** Exercise **
All lines from the top of the records below through the line holding "right back paw: (371, 220)", and only those, should be printed exactly, minus the pictures.
Segment Open
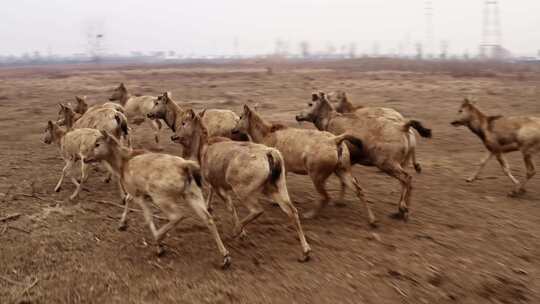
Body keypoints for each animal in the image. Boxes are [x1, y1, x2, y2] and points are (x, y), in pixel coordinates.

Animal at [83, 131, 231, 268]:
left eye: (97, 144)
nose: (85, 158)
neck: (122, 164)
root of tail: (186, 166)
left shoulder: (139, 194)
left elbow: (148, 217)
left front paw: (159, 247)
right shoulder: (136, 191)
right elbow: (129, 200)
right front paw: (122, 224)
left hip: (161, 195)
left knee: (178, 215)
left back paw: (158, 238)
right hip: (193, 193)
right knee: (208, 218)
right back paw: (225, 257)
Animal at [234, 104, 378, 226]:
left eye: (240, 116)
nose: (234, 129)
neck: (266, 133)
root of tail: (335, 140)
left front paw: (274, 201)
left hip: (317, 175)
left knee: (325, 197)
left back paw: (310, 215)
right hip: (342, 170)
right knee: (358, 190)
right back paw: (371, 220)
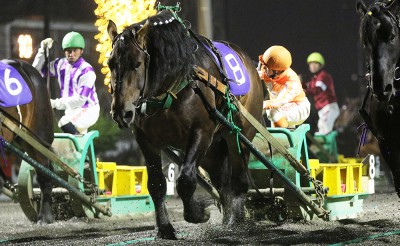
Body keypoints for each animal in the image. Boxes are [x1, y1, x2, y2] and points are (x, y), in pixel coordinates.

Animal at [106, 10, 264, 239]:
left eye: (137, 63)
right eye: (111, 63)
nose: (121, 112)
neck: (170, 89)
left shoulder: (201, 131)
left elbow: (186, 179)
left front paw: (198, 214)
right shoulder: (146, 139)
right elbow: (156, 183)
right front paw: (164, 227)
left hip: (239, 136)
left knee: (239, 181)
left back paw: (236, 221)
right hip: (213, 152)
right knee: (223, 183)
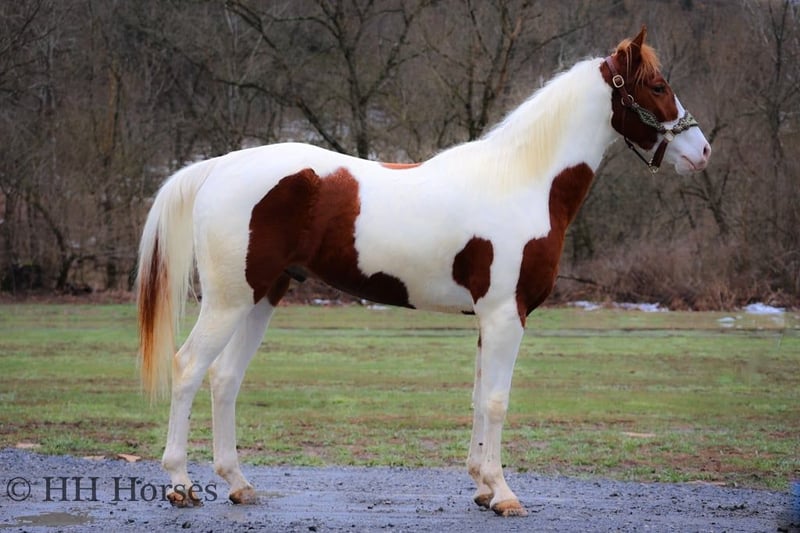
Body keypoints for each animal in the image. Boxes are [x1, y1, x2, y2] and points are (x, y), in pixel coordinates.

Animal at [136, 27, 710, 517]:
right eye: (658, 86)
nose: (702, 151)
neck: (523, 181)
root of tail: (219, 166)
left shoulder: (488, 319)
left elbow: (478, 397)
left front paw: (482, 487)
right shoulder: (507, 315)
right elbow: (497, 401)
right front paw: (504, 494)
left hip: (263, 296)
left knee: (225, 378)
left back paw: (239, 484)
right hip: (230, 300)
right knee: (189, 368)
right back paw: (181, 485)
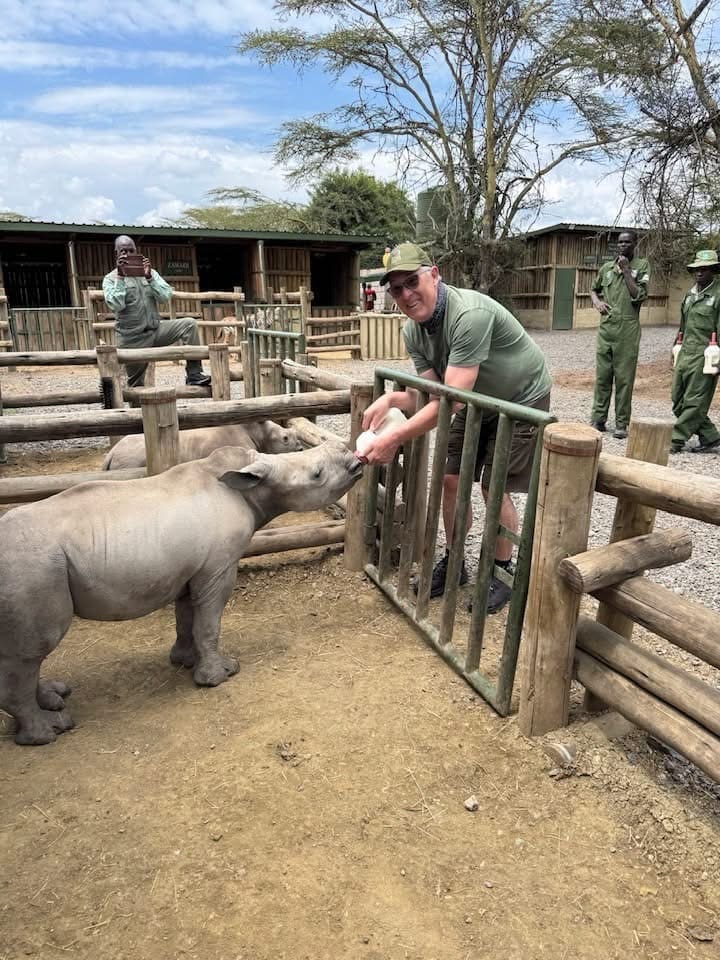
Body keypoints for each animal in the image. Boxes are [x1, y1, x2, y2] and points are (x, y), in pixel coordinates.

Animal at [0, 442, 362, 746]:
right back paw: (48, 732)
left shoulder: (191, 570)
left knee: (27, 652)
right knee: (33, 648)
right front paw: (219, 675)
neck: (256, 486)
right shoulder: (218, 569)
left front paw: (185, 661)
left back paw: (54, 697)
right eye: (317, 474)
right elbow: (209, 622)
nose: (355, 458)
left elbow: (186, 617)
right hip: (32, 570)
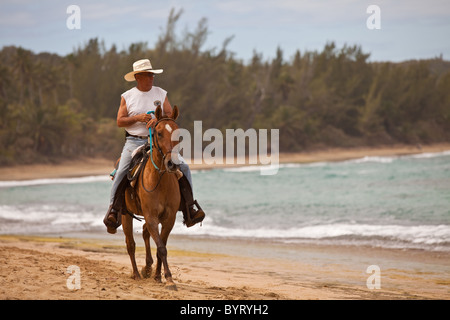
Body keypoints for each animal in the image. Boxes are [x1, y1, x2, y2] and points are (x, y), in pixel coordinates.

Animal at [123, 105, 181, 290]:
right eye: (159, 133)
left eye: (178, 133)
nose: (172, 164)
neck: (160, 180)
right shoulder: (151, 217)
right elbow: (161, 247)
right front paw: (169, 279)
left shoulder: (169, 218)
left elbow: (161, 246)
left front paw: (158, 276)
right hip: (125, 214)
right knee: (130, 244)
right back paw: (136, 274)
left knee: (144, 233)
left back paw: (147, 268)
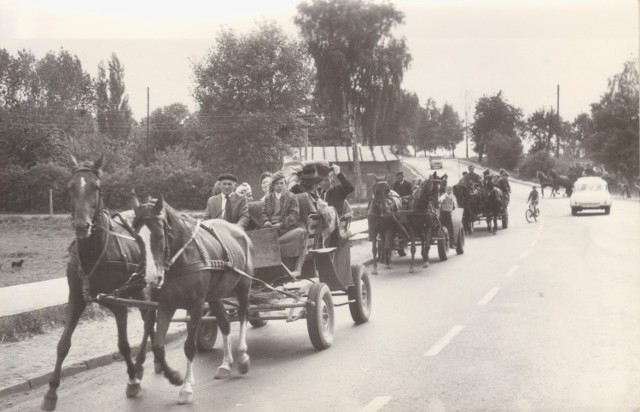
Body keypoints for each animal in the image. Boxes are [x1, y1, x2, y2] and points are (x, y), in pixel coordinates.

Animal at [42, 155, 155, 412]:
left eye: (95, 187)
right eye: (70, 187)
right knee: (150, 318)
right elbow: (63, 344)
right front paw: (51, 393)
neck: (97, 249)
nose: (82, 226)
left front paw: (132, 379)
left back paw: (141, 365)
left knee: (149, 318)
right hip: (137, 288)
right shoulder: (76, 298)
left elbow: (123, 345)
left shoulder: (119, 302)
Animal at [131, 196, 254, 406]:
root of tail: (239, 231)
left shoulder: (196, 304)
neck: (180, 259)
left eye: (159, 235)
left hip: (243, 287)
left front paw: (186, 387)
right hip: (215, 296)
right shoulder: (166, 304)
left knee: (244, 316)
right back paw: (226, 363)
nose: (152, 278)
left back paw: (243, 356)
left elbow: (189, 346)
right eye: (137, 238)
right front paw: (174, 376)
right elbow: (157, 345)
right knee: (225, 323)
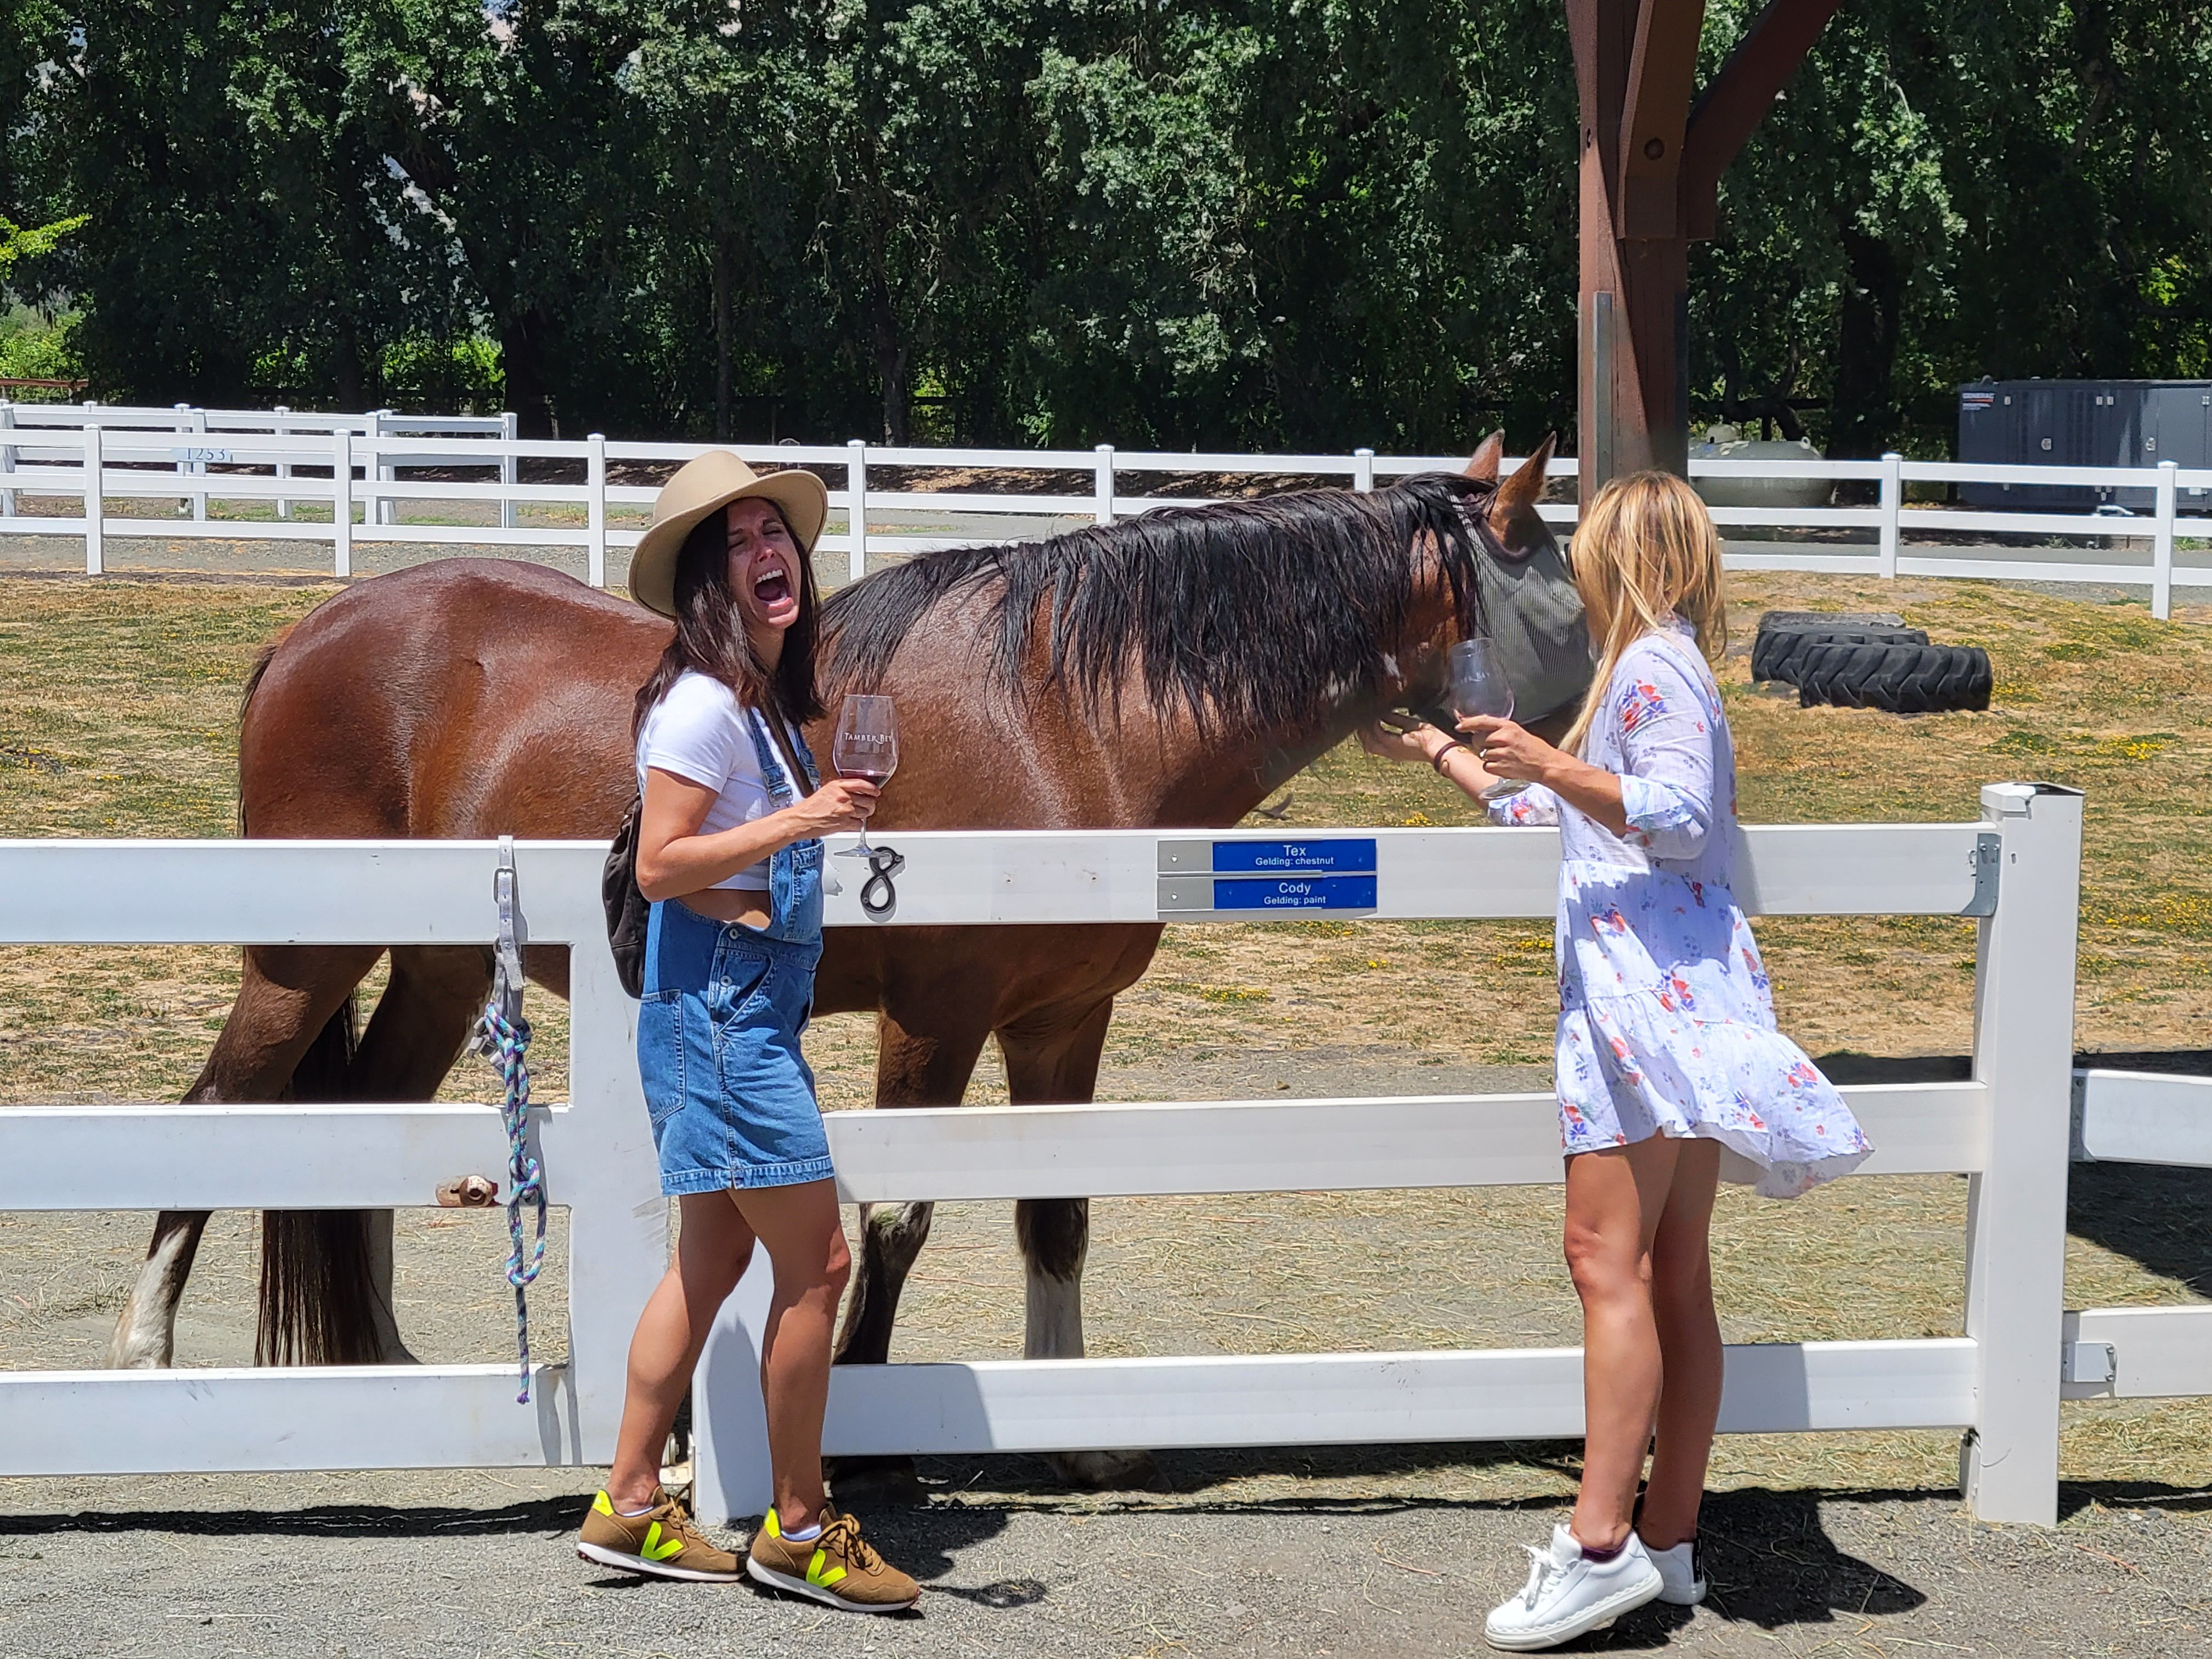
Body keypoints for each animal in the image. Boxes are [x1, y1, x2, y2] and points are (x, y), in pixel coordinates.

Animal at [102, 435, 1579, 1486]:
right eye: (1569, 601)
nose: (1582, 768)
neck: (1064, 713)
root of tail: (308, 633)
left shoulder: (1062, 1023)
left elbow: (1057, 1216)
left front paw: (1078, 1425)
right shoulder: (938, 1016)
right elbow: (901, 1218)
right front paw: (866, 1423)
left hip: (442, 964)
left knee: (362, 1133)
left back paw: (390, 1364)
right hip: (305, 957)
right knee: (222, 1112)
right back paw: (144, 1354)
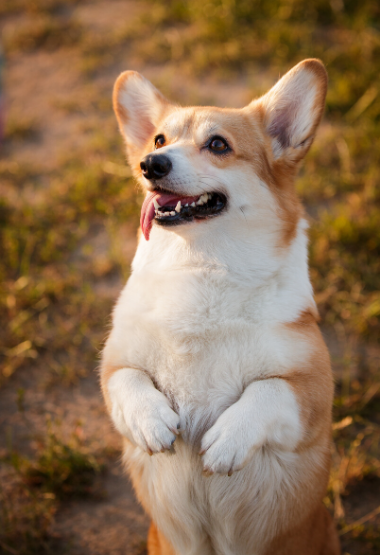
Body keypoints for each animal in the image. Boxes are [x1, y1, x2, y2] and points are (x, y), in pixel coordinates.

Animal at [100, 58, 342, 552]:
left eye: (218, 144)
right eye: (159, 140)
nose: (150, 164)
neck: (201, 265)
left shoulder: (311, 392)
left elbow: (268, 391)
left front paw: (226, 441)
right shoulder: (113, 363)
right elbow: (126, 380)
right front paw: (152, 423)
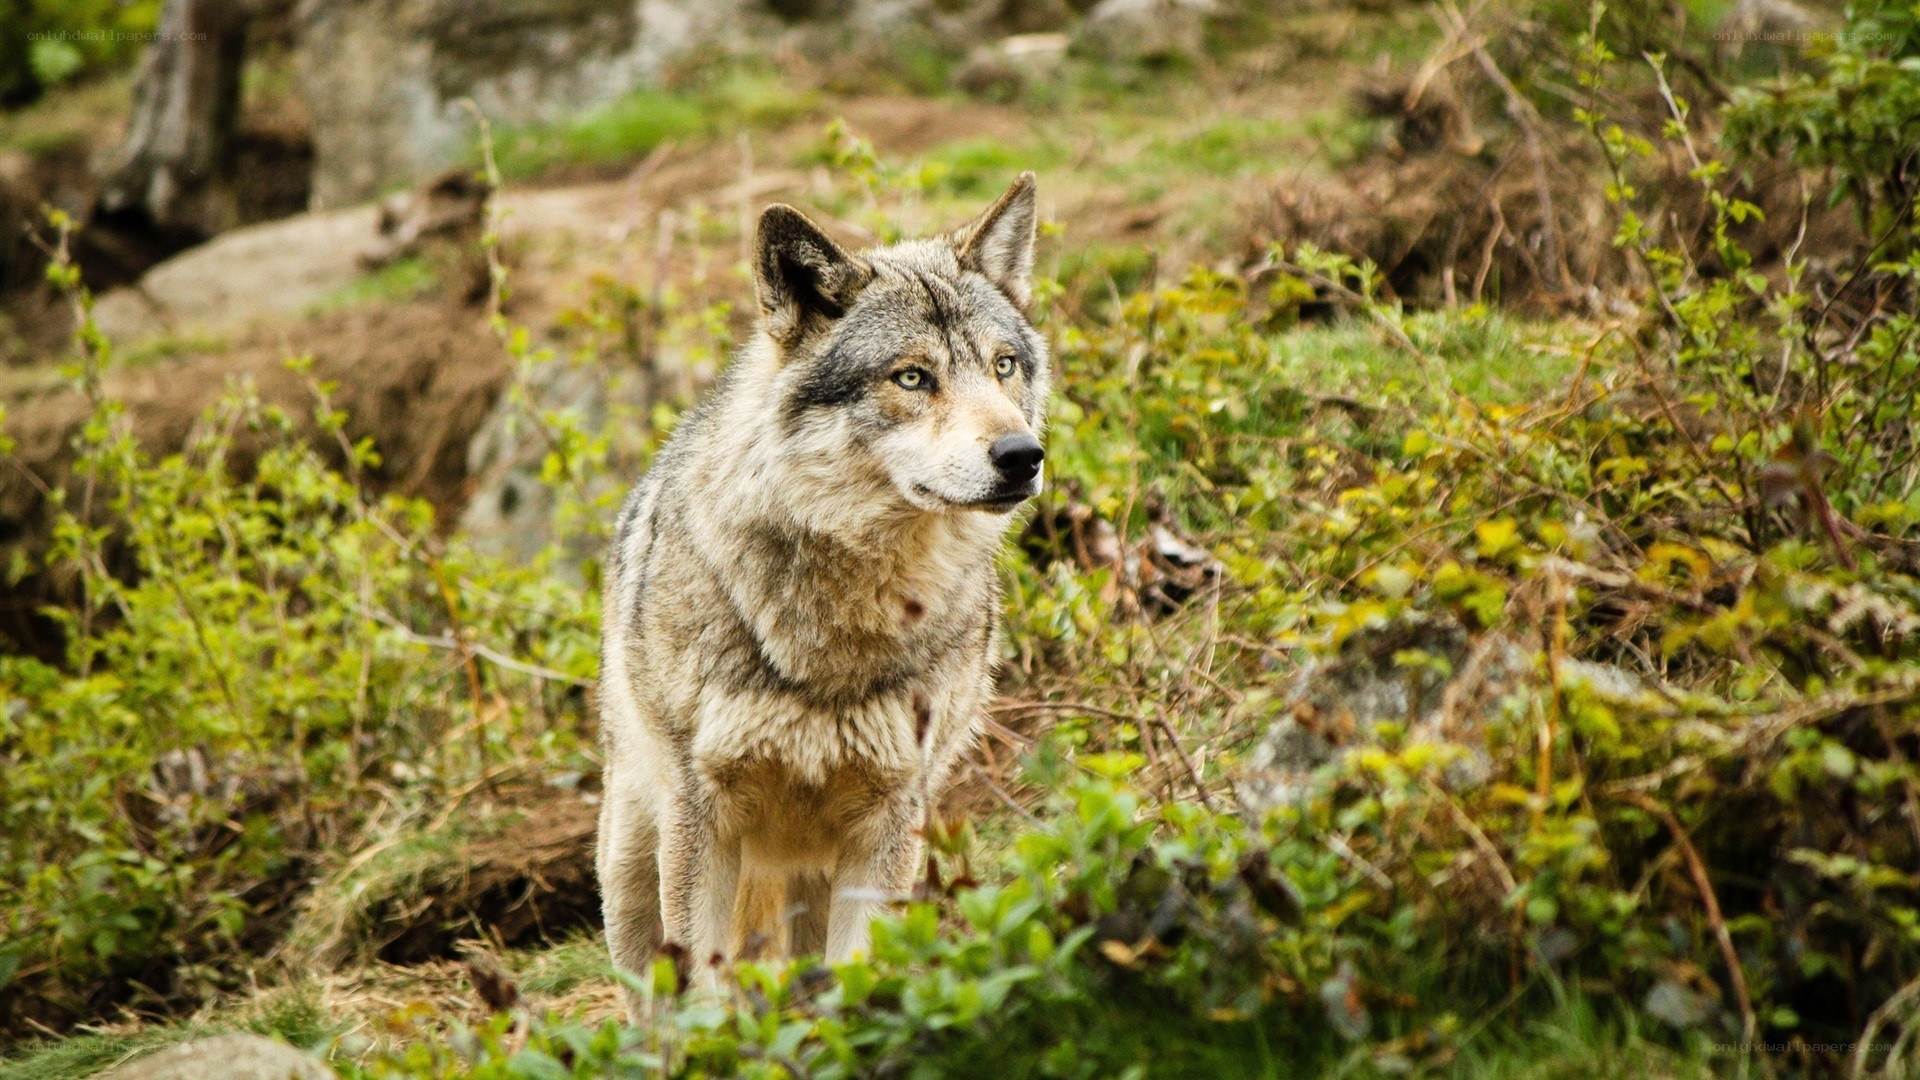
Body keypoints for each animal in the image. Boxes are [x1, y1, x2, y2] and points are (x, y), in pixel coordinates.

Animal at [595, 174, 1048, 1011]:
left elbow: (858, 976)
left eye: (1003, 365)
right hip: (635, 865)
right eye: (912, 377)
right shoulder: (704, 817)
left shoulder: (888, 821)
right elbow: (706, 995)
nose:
Segment Closed
** Written response **
Body keypoints for each animal in the image. Boxes are [x1, y1, x2, y2] and points are (x, y), in pixel coordinates.

Animal at [83, 131, 231, 268]:
left eye: (97, 144)
nose: (85, 158)
neck: (122, 164)
root of tail: (186, 166)
left shoulder: (139, 194)
left elbow: (148, 217)
left front paw: (159, 247)
right shoulder: (136, 191)
right elbow: (129, 200)
right front paw: (122, 224)
left hip: (161, 195)
left knee: (178, 215)
left back paw: (158, 238)
right hip: (193, 193)
right knee: (208, 218)
right back paw: (225, 257)
Animal at [234, 104, 378, 226]:
left eye: (240, 116)
nose: (234, 129)
neck: (266, 133)
root of tail: (335, 140)
left front paw: (274, 201)
left hip: (317, 175)
left knee: (325, 197)
left back paw: (310, 215)
right hip: (342, 170)
right knee: (358, 190)
right back paw: (371, 220)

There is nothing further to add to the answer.